Coaches can make adjustments at halftime. The collective mood of a downtrodden team can rise. But the Vikings were not prepared for this offense, which kept using their mild-mannered backup to perforate a Minnesota secondary clearly expecting the Eagles to downshift and run out the final two quarters. An emboldened Doug Pederson doubled down. Foles flashed a comfort he has not steadily displayed in half a decade.

On their first drive of the second half, Foles went deep again on a flea flicker. Torrey Smith froze cornerback Trae Waynes, who bit on a seven-yard stop route and couldn’t catch up once Smith accelerated again. Another perfect pass arced in, this time right at the pylon, just ahead of the collision point between Smith, Waynes and safety Harrison Smith desperately closing over the top.

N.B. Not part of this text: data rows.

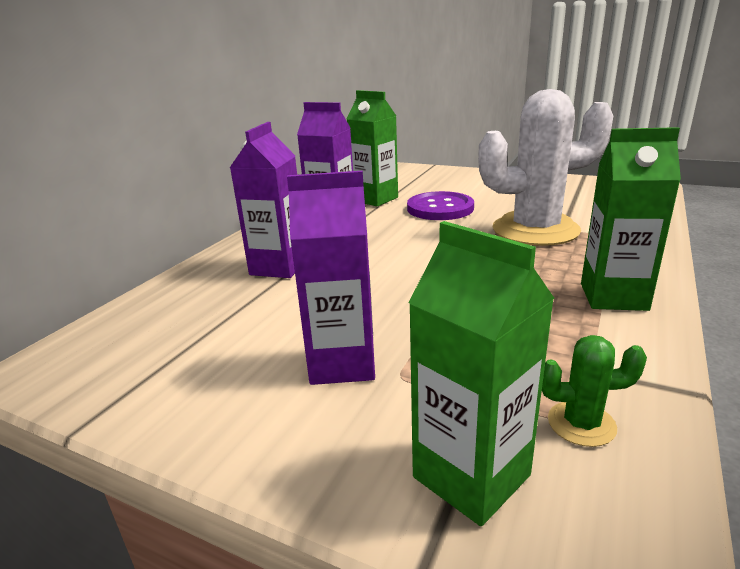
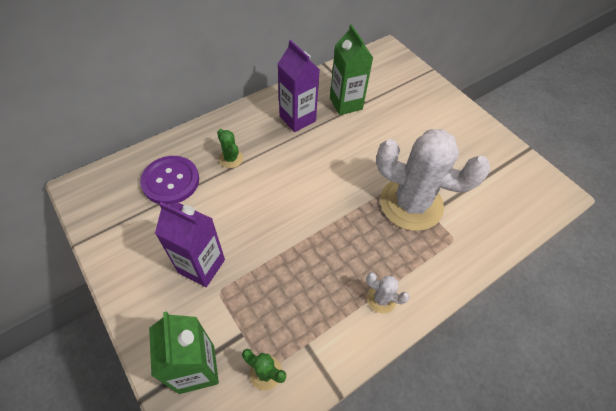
camera: 25 degrees right, 30 degrees up
purple carton [230,122,297,278] -> green cactus [217,129,243,168]
purple button [407,191,474,220] -> purple button moved to [140,156,199,205]
green carton [581,127,681,311] -> white cactus [366,272,410,314]

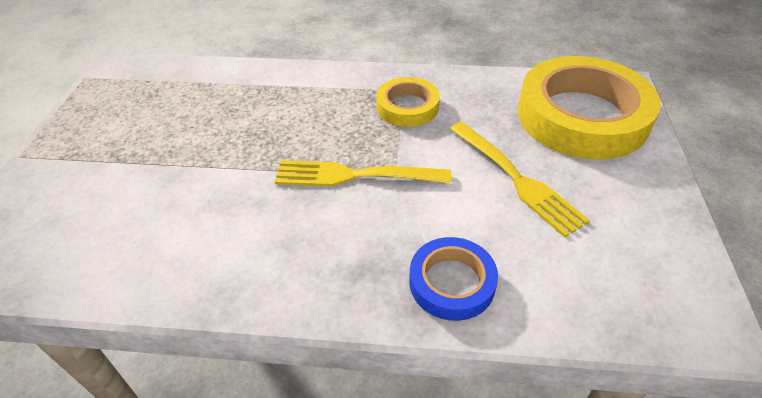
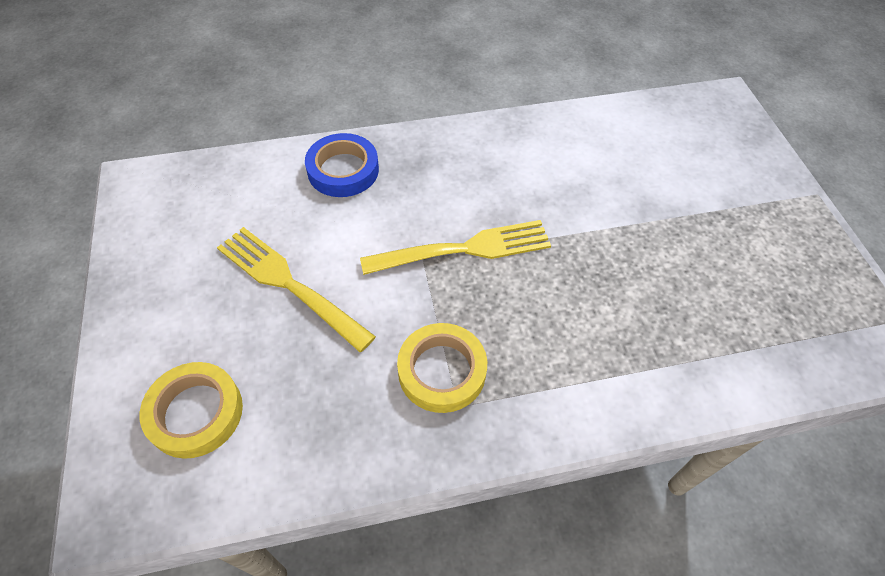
camera: 160 degrees right, 10 degrees up
yellow tape [518,56,661,160] -> yellow tape [140,362,243,459], size x0.51

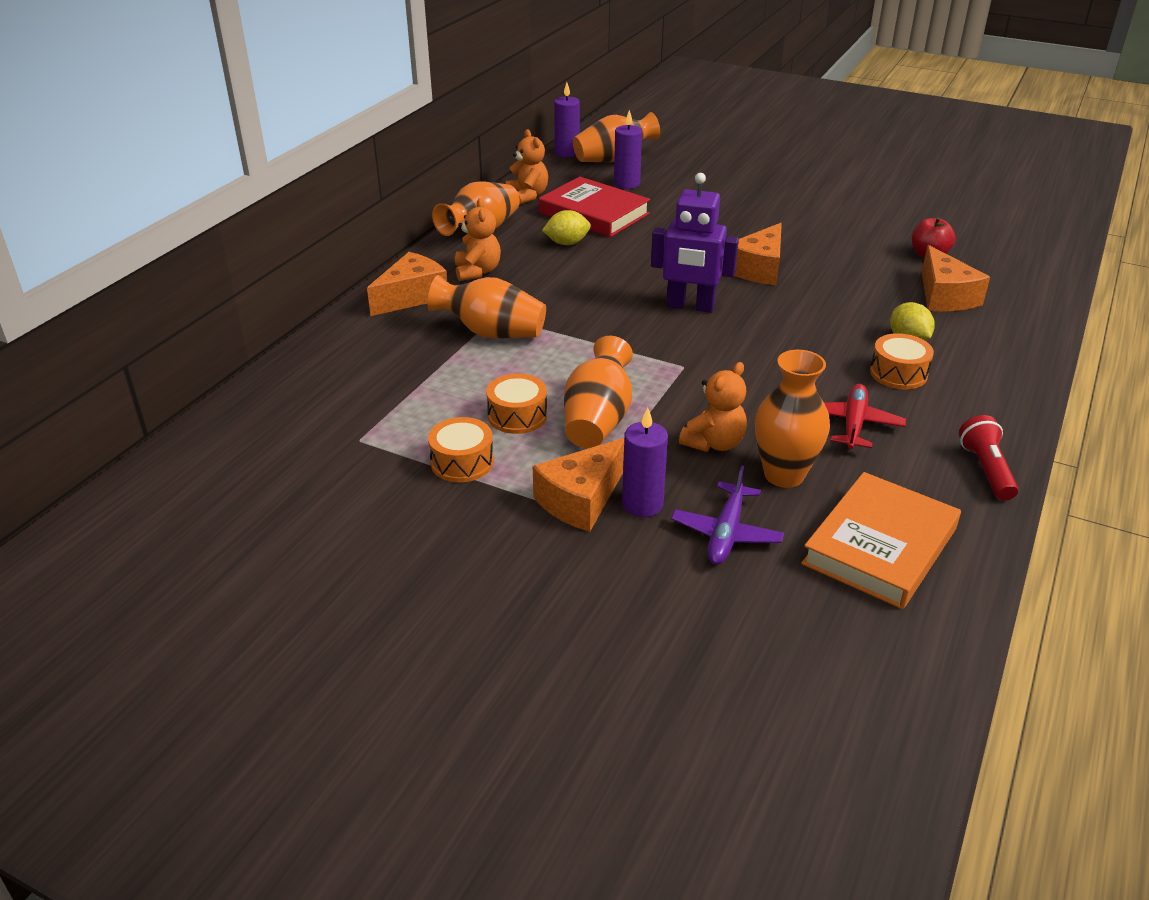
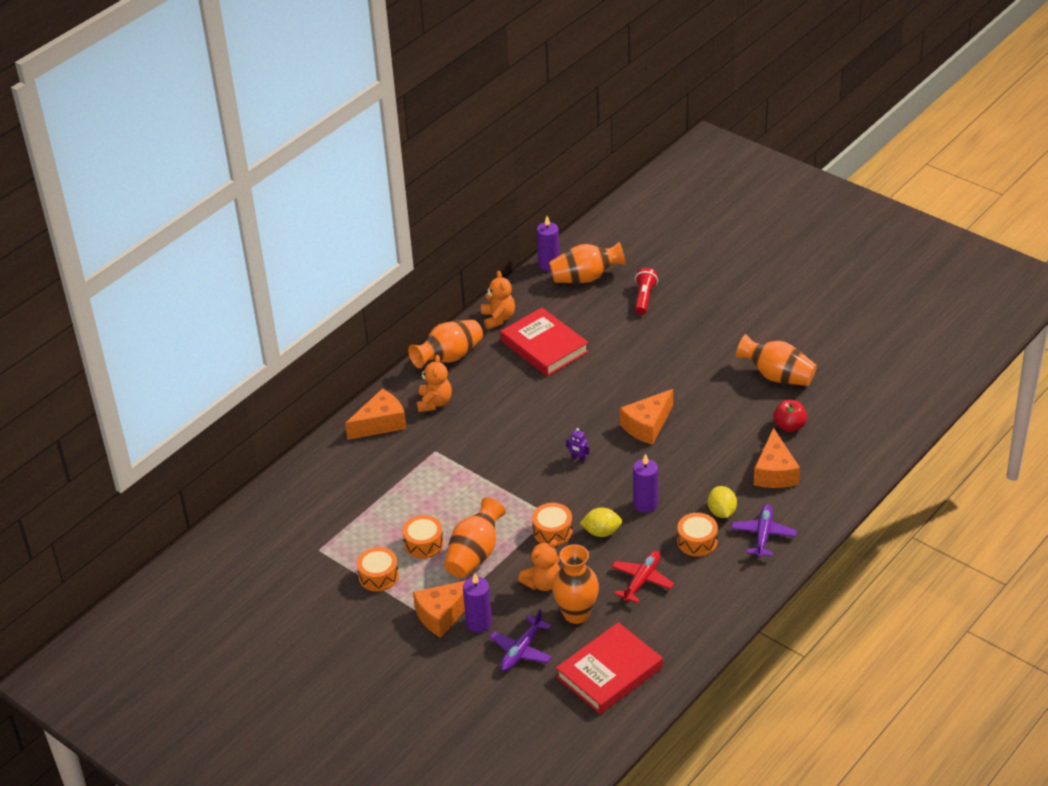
camera: 15 degrees right, 5 degrees up
orange vase [427,275,546,338] -> orange vase moved to [736,334,817,386]
yellow lemon [542,210,591,245] -> yellow lemon moved to [580,507,622,537]
purple candle [614,110,642,189] -> purple candle moved to [633,454,658,513]
purple robot [651,173,739,313] -> purple robot [566,428,590,462], size x0.40
orange book [801,472,961,609] -> red book [556,622,663,714]
red flashlight [959,415,1019,500] -> red flashlight moved to [635,268,658,315]
none -> orange drum [532,503,573,546]
none -> purple plane [731,504,797,558]

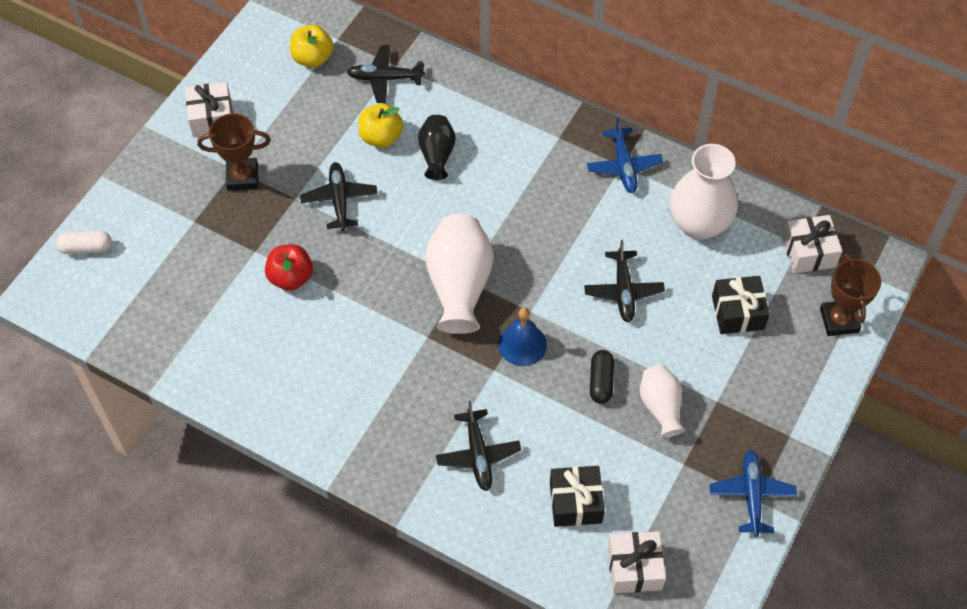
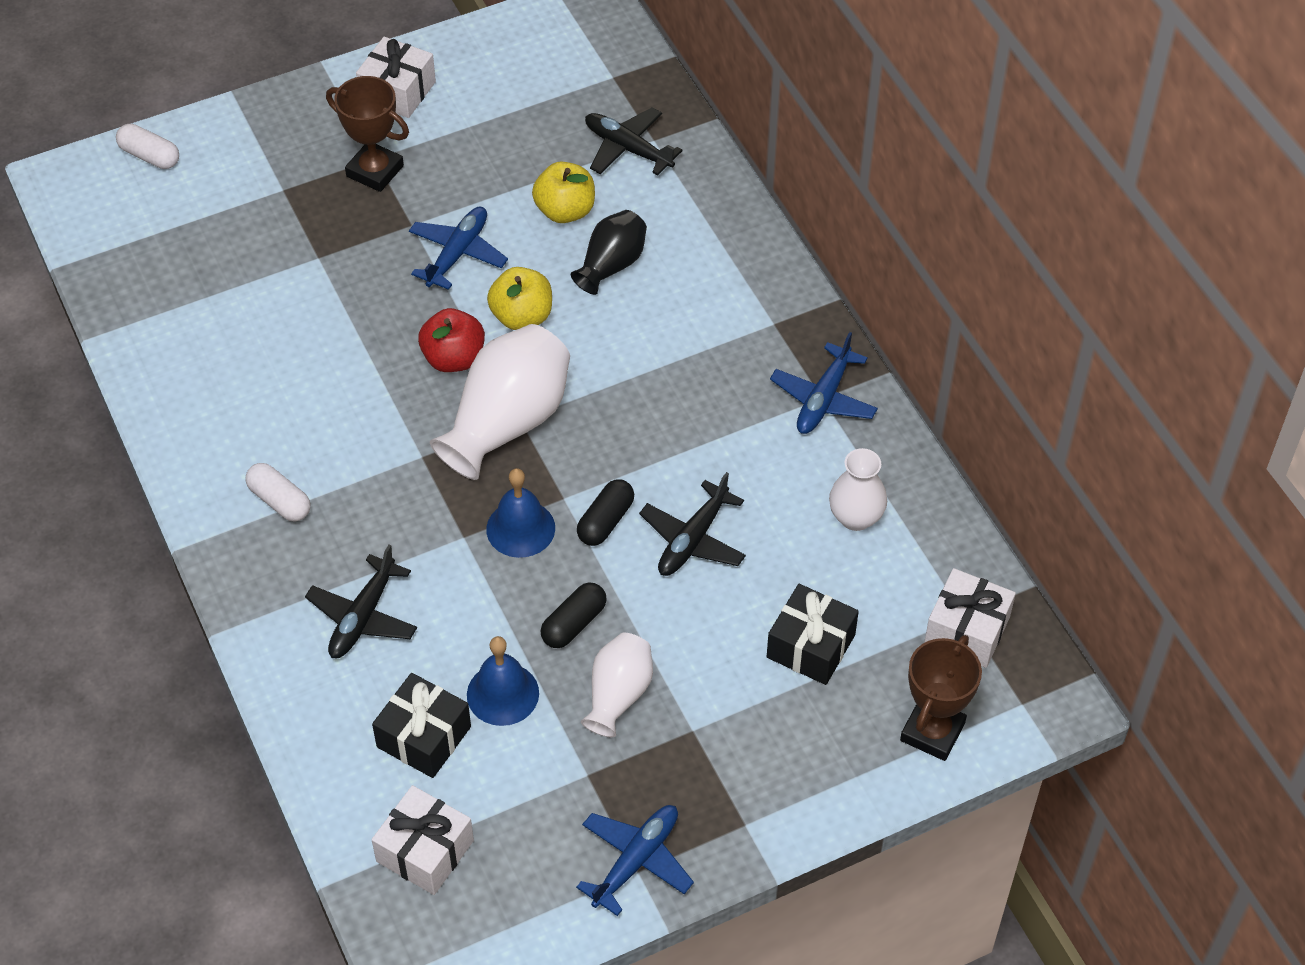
camera: 35 degrees right, 5 degrees down
red apple [265,244,313,291] -> red apple moved to [418,308,485,372]
yellow apple [290,25,333,67] -> yellow apple moved to [487,267,552,330]
black plane [300,162,378,231] -> blue plane [409,207,508,290]
white vase [670,144,738,240] -> white vase [829,448,887,531], size x0.58
none -> white capsule [246,463,310,521]
none -> blue bell [467,636,539,726]
none -> black capsule [577,479,634,546]

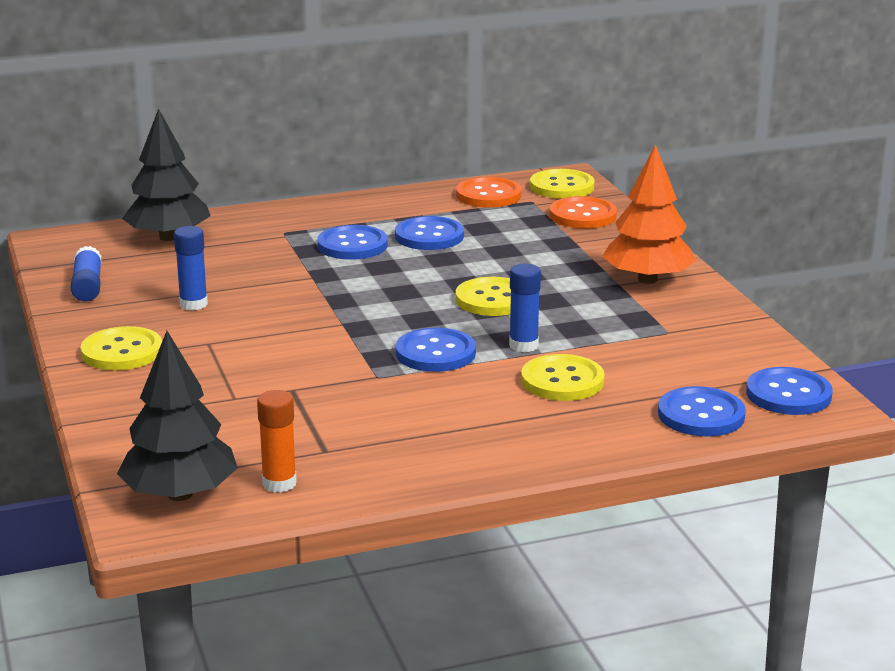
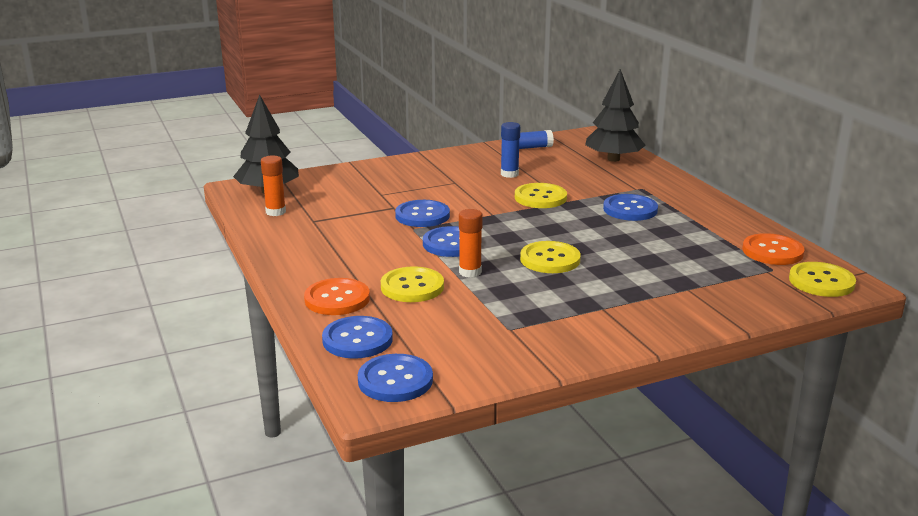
camera: 85 degrees right, 0 degrees up
yellow button [81,326,162,371] -> yellow button moved to [515,183,567,208]
blue button [395,216,464,250] -> blue button moved to [395,200,450,227]
blue glue stick [509,264,541,352] -> orange glue stick [459,209,483,278]
orange button [549,196,617,229] -> orange button moved to [304,278,370,315]
orange tree [602,144,696,284] -> none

All of a sudden, this was not the plodding backup who embodied the Eagles’ weaknesses after the injury to Wentz in early December. There is no way to tell if Pederson can replicate this again in two weeks, but he was more than content putting it on film. Just something for his final opponent of the season to consider.

A New England Patriots team that barely edged the Blake Bortles-led Jaguars now has to prepare for the greatest unknown remaining in the NFL postseason. Foles finished the night 26-of-33 for 352 yards and three touchdowns.

After the last touchdown, a five-yard slant to Jeffery in the end zone, Foles walked back to a receiving line of hugs from the coaching staff. He stepped back on the field to wave a few members of the extra point team back to the sideline following a scuffle and started back toward Wentz. Wentz shoved Foles hard on his left shoulder, trying to elicit more of a reaction from the quarterback who had accomplished something truly spectacular, downing the league’s No. 1 defense in the NFC championship game.  

Foles lingered for a minute before walking back toward the cooler. He chugged another Gatorade, picked up his tablet, paced a few steps and sat down to take a look.